“Hey, if I am going to lose, let me lose doing something.” – sam seaborne on west wing

I was typing something about my global generation education initiative and I had West Wing on in the background and I heard the Rob Lowe character say this line.

It made me pause.

The dilemma with pursuing a legacy idea is although it has a high appeal for success (because it means ‘something’) it is difficult, time consuming, has low chance of success (ever being implemented) and it doesn’t pay bills.

And it makes you think about the whole idea of pursuing and reaching a “legacylike” idea.

I imagine any life decision, seeking a new job/pursuing a legacy idea/pursuing a new business idea/whatever, combined with the fact you have to sustain and maintain everyday life responsibilities at exactly the same time is a version of this dilemma.

I would like to claim this chart but some guys at 50topmodels.wordpress.com created it.

So. Some guy named John William Atkinson wrote Motivational Determinants of risk-taking Behavior in Psychological Review in 1957. He suggested that if one can choose the grade of complexity (difficulty) of a task individually and independently most of the decisions are taken in a mid-complexity-level. Too easy tasks or too difficult tasks can neither provoke a strong feeling of satisfaction nor a strong disappointment. Or the other way round. Highly motivated people often choose a realistic complexity of tasks whereas low motivated people choose tasks that are finally to easy or too difficult for them.

Then Atkinson continued his studies with something else which I am hoping would make me feel better about my legacy idea but I couldn’t find anything else he wrote that I could understand.

But. Here is where I think I would sit good ole JW Atkinson down and have a debate.

If I set aside the fact bills have to be paid at some point I would say he doesn’t give ‘appeal of success’ enough emphasis. Especially if the appeal of success is tied to “doing something” or maybe better said ‘doing something that may truly matter.’

As Sam Seaborne says “if I am gonna lose let me lose doing something.”

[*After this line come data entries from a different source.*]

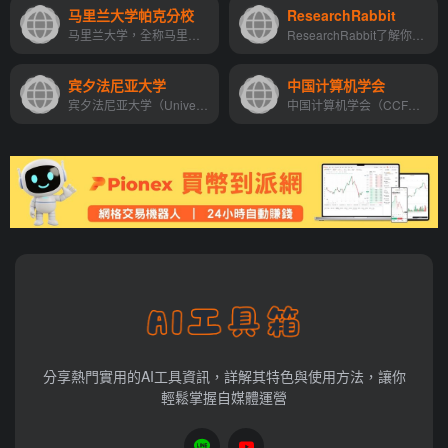
马里兰大学帕克分校
ResearchRabbit
马里兰大学，全称马里兰大学帕克分校（University of Maryland，College Park），简称UMD或UMCP，始建于1856年，坐落于美国马里兰州，马里兰大学系统下的一所公立研究型大学，被誉...
ResearchRabbit了解你喜欢什...
宾夕法尼亚大学
中国计算机学会
宾夕法尼亚大学（University of Pennsylvania），简称宾大（UPenn），位于宾夕法尼亚州费城，私立研究型大学，常春藤盟校之一，美国大学协会创始成员。全球大学校长论坛成员。 宾...
中国计算机学会（CCF）成立于1962年，全国一级学会，独立社团法人，中国科学技术协会成员。
分享熱門實用的AI工具資訊，詳解其特色與使用方法，讓你
輕鬆掌握自媒體運營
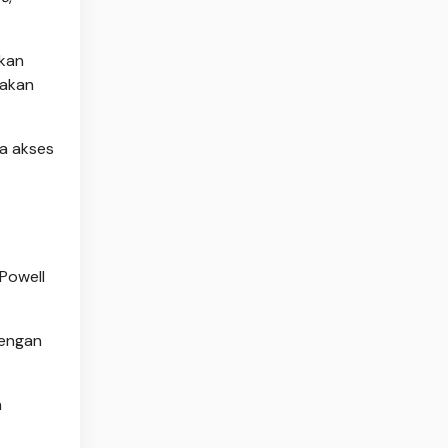
kan
yakan
a akses
Powell
dengan
n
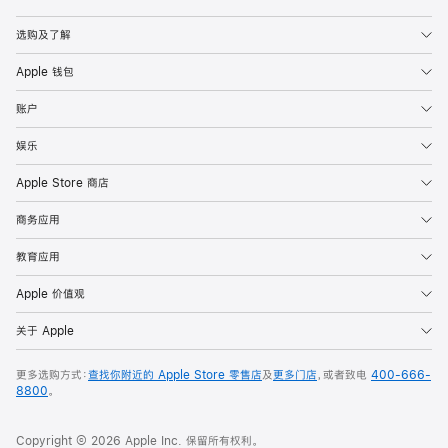
Apple
选购及了解
Apple 钱包
账户
娱乐
Apple Store 商店
商务应用
教育应用
Apple 价值观
关于 Apple
更多选购方式：
查找你附近的 Apple Store 零售店
及
更多门店
，或者致电
400-666-
8800
。
Copyright © 2026 Apple Inc. 保留所有权利。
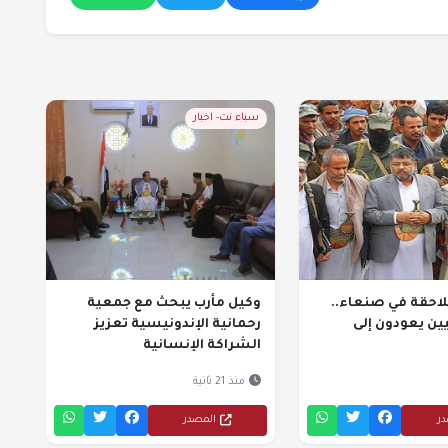
سباء نت- اخبار
احقة في صنعاء..
وكيل مأرب يبحث مع جمعية
يين يعودون إلى
رحمانية الإندونيسية تعزيز
الشراكة الإنسانية
منذ 21 ثانية
در
المصدر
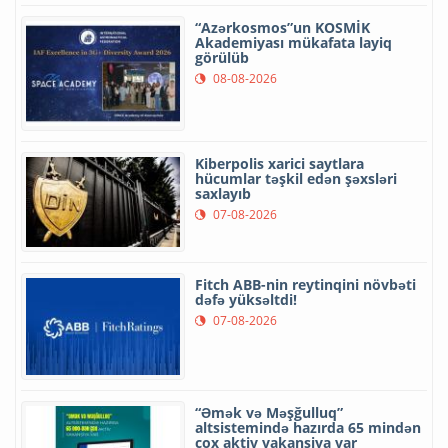
“Azərkosmos”un KOSMİK
Akademiyası mükafata layiq
görülüb
08-08-2026
Kiberpolis xarici saytlara
hücumlar təşkil edən şəxsləri
saxlayıb
07-08-2026
Fitch ABB-nin reytinqini növbəti
dəfə yüksəltdi!
07-08-2026
“Əmək və Məşğulluq”
altsistemində hazırda 65 mindən
çox aktiv vakansiya var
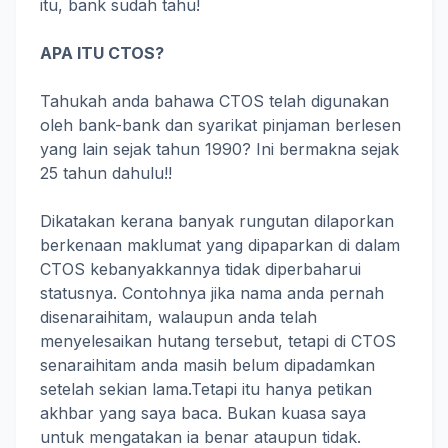
itu, bank sudah tahu!
APA ITU CTOS?
Tahukah anda bahawa CTOS telah digunakan
oleh bank-bank dan syarikat pinjaman berlesen
yang lain sejak tahun 1990? Ini bermakna sejak
25 tahun dahulu!!
Dikatakan kerana banyak rungutan dilaporkan
berkenaan maklumat yang dipaparkan di dalam
CTOS kebanyakkannya tidak diperbaharui
statusnya. Contohnya jika nama anda pernah
disenaraihitam, walaupun anda telah
menyelesaikan hutang tersebut, tetapi di CTOS
senaraihitam anda masih belum dipadamkan
setelah sekian lama.Tetapi itu hanya petikan
akhbar yang saya baca. Bukan kuasa saya
untuk mengatakan ia benar ataupun tidak.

And, while I am talking about the legacy I personally want to leave behind, I would imagine this thought bleeds into many of our lives.

I don’t think I am different than most people.

We all want to ‘do something.’

With me it’s this.

For some parents it is going to be their children.

For other parents it is a business or an idea that they want to leave behind for their children.

For others it may be number of kids they taught who went on to be happy & healthy people.

For some it may be that they have made something that will live on.

But deep in our heart of hearts we want to know that we have done something that matters.

In a ‘big’ thought kind of way somewhere in all of us we would like to leave the world a better place than the way we found it (and everyone can define the extent of ‘better place’ in their own minds).

For example. My friend Scott pointed out in a comment to my immortality post (and a really good point) that it can often simply be making a difference in someone’s life. He is right. And if that is as good as it gets, well, that ain’t bad.

But sometimes the desire to ‘do something’ is bigger than individuals or individual moments.

In my case I am taking ‘world’ literally and not figuratively.

And I guess that Atkinson is suggesting that the size of the ‘do something’ legacy task can often lead to a complexity that increasingly makes it difficult to be successful.

Anyway.

At some point I am going to have to decide whether I am going to compromise (assuming I cannot find someone to implement this idea within a reasonable time frame).

And here is where I and the rest of the world meet regardless of what we are talking about.

Do I seek something to pay the bills but may not make the legacy impact I truly seek to do?

I believe if you are an adult reading this we have all faced this at some point.

(and if you are a 20something or teen reading this please rewind and don’t read this post because you should not have to learn about compromising yet)

Day to day responsibilities (not just bills but true responsibility to others who count on you) is a real life factor in whatever you decide to do or not do. It’s not like you have a blank sheet and put on it “do something that matters.”

The sheet isn’t blank.

Before you put that down you have cars, mortgages, children, mates/partners, work obligations, general shit that needs to get done.

How does it all happen?

Well. In the kindest sense you learn to balance or juggle. In its harshest sense you compromise.

And I fear compromising has left far too many people numb to life … or maybe just numb to their dreams. Or maybe more specifically numb to ‘doing something.’

Maybe I fear that numbness if I end up compromising. I don’t know.

I, as everyone else, certainly want to be happy. Live. And love. And be loved. Travel. See things. Meet people. Meet more people. And learn.

But.

Doing something.

Boy.

Doing something.

Something that can leave the world a better place.

Atkinson is/was probably a shitload smarter than I but I gotta tell ya … if you even have a glimmer of hope of getting to do something big … something really big … something that matters in a big way … something that someone would know was a legacy idea … well … I don’t know.

If am going to lose, I want to know I lost doing something.